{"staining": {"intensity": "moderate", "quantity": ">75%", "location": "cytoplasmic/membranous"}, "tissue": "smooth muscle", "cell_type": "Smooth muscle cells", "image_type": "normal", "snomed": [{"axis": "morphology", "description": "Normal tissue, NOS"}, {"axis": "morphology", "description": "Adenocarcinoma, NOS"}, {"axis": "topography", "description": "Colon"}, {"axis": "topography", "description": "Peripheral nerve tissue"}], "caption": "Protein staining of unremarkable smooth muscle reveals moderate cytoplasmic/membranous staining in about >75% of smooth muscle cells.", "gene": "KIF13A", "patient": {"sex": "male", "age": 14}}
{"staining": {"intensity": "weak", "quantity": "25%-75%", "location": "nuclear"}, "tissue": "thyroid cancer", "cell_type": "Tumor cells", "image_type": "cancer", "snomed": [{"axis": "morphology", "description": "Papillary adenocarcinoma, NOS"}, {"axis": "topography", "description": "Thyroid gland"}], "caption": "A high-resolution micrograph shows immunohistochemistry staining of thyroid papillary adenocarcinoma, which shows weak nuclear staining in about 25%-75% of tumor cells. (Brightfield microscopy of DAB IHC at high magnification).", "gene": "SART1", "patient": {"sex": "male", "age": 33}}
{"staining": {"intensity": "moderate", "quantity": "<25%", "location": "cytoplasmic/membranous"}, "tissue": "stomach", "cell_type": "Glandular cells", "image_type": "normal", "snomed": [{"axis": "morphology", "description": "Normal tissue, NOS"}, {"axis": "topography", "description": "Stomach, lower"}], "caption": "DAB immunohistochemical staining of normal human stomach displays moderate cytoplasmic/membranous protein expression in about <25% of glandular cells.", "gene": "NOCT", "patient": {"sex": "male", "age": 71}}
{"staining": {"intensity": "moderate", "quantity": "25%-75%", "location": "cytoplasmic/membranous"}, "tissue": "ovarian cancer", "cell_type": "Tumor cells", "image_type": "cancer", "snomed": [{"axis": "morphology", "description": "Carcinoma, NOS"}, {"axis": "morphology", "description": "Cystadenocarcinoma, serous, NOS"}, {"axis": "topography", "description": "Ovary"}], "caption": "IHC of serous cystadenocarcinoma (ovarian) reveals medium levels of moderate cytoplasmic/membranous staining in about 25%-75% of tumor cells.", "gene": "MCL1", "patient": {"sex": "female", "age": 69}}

━━━━

Task brief →
Retype the data. Every line must match the original exactly.

Written response →
{"staining": {"intensity": "moderate", "quantity": ">75%", "location": "cytoplasmic/membranous"}, "tissue": "smooth muscle", "cell_type": "Smooth muscle cells", "image_type": "normal", "snomed": [{"axis": "morphology", "description": "Normal tissue, NOS"}, {"axis": "morphology", "description": "Adenocarcinoma, NOS"}, {"axis": "topography", "description": "Colon"}, {"axis": "topography", "description": "Peripheral nerve tissue"}], "caption": "Protein staining of unremarkable smooth muscle reveals moderate cytoplasmic/membranous staining in about >75% of smooth muscle cells.", "gene": "KIF13A", "patient": {"sex": "male", "age": 14}}
{"staining": {"intensity": "weak", "quantity": "25%-75%", "location": "nuclear"}, "tissue": "thyroid cancer", "cell_type": "Tumor cells", "image_type": "cancer", "snomed": [{"axis": "morphology", "description": "Papillary adenocarcinoma, NOS"}, {"axis": "topography", "description": "Thyroid gland"}], "caption": "A high-resolution micrograph shows immunohistochemistry staining of thyroid papillary adenocarcinoma, which shows weak nuclear staining in about 25%-75% of tumor cells. (Brightfield microscopy of DAB IHC at high magnification).", "gene": "SART1", "patient": {"sex": "male", "age": 33}}
{"staining": {"intensity": "moderate", "quantity": "<25%", "location": "cytoplasmic/membranous"}, "tissue": "stomach", "cell_type": "Glandular cells", "image_type": "normal", "snomed": [{"axis": "morphology", "description": "Normal tissue, NOS"}, {"axis": "topography", "description": "Stomach, lower"}], "caption": "DAB immunohistochemical staining of normal human stomach displays moderate cytoplasmic/membranous protein expression in about <25% of glandular cells.", "gene": "NOCT", "patient": {"sex": "male", "age": 71}}
{"staining": {"intensity": "moderate", "quantity": "25%-75%", "location": "cytoplasmic/membranous"}, "tissue": "ovarian cancer", "cell_type": "Tumor cells", "image_type": "cancer", "snomed": [{"axis": "morphology", "description": "Carcinoma, NOS"}, {"axis": "morphology", "description": "Cystadenocarcinoma, serous, NOS"}, {"axis": "topography", "description": "Ovary"}], "caption": "IHC of serous cystadenocarcinoma (ovarian) reveals medium levels of moderate cytoplasmic/membranous staining in about 25%-75% of tumor cells.", "gene": "MCL1", "patient": {"sex": "female", "age": 69}}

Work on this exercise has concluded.